PROBLEM TO SOLVE> If a line in the material below has the word "pixels", copy it.

(LISTED RECORDS Opens)

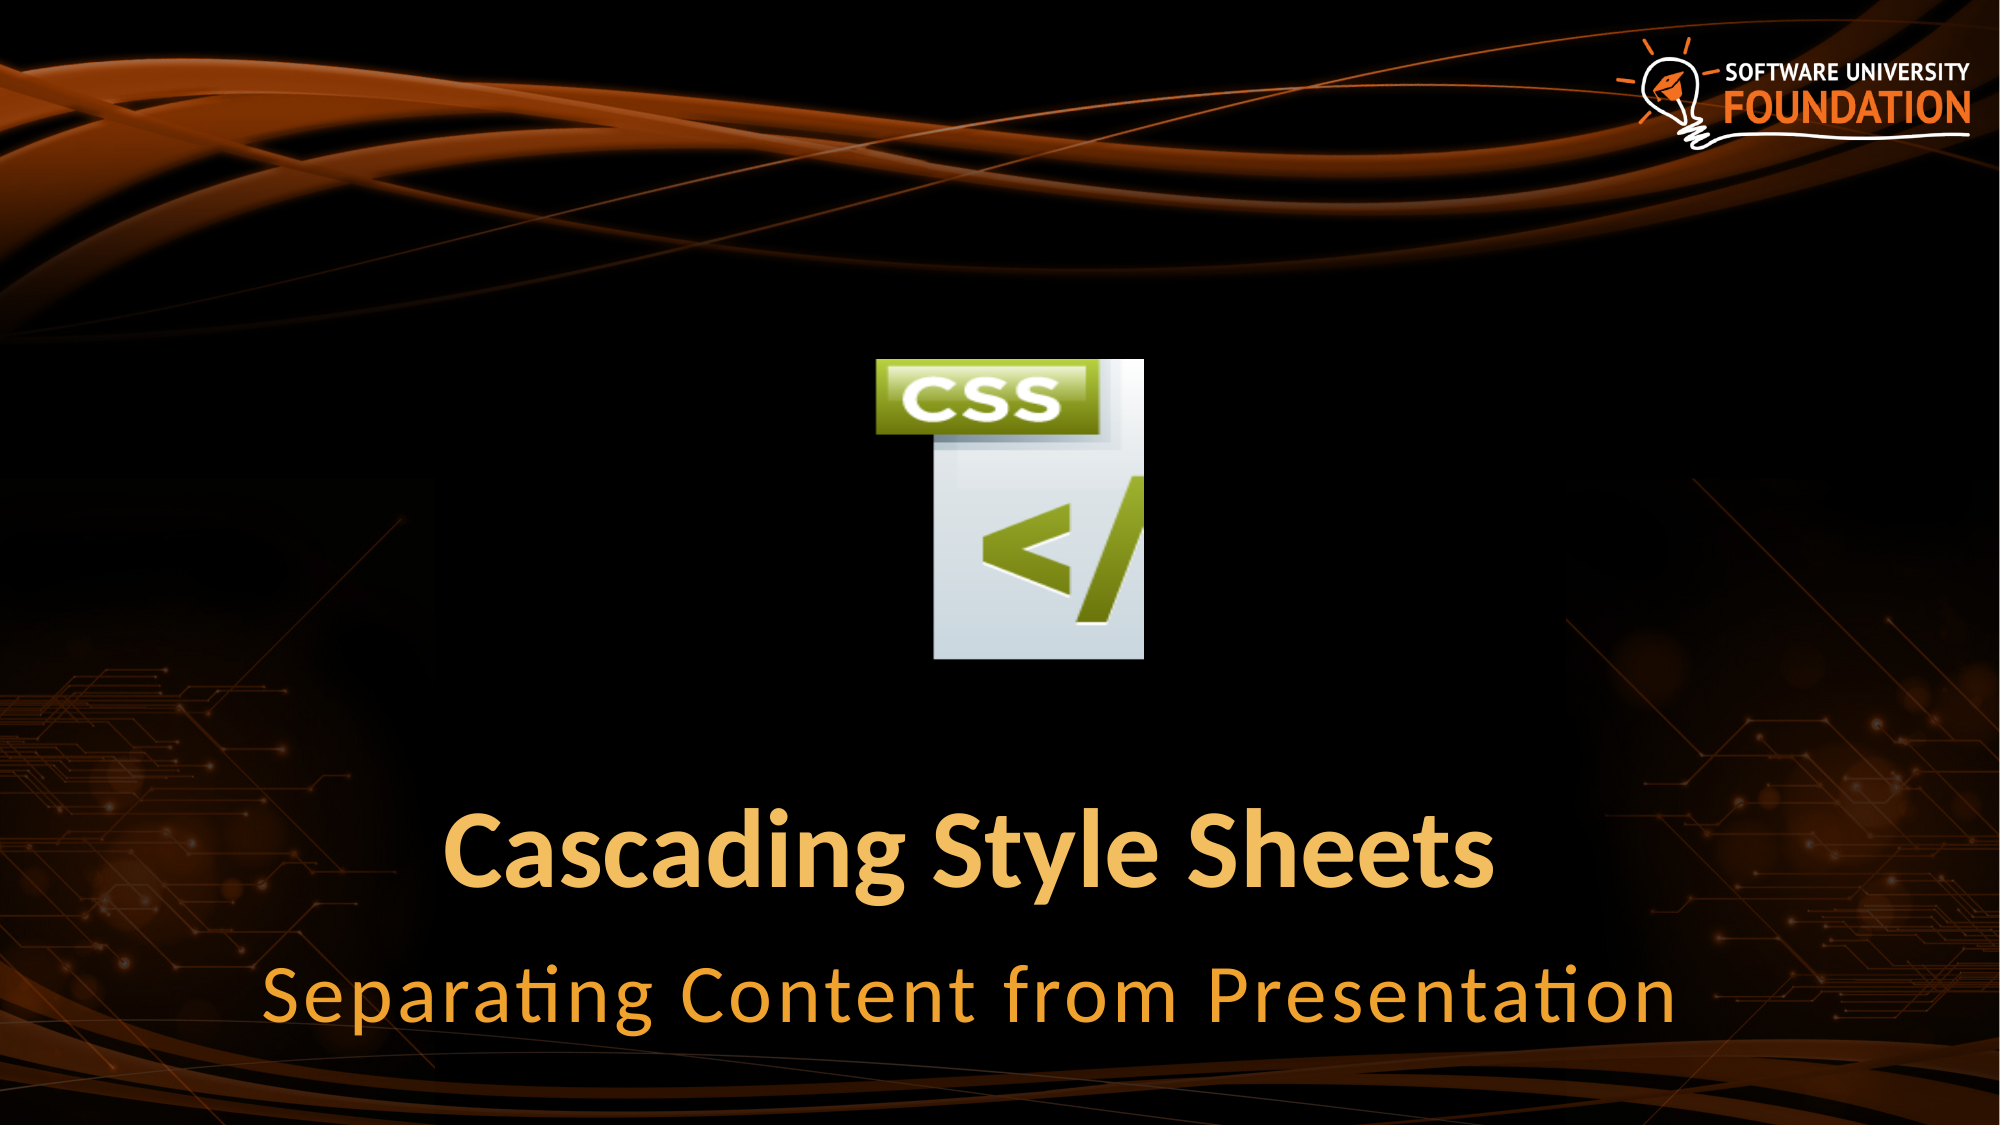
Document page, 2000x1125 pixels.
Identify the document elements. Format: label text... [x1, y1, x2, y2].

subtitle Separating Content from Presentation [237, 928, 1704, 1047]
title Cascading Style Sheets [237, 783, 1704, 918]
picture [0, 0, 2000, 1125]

(LISTED RECORDS Closes)
(LISTED RECORDS Opens)

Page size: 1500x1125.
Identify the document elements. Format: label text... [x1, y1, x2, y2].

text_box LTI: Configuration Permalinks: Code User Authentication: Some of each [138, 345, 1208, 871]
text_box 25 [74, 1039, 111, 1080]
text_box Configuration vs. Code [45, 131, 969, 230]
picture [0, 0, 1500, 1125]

(LISTED RECORDS Closes)
(LISTED RECORDS Opens)

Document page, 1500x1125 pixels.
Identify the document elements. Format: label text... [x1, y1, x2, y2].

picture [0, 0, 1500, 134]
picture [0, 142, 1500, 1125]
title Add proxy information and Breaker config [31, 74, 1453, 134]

(LISTED RECORDS Closes)

TASK SOLUTION>
Document page, 2000x1125 pixels.
Document page, 1500x1125 pixels.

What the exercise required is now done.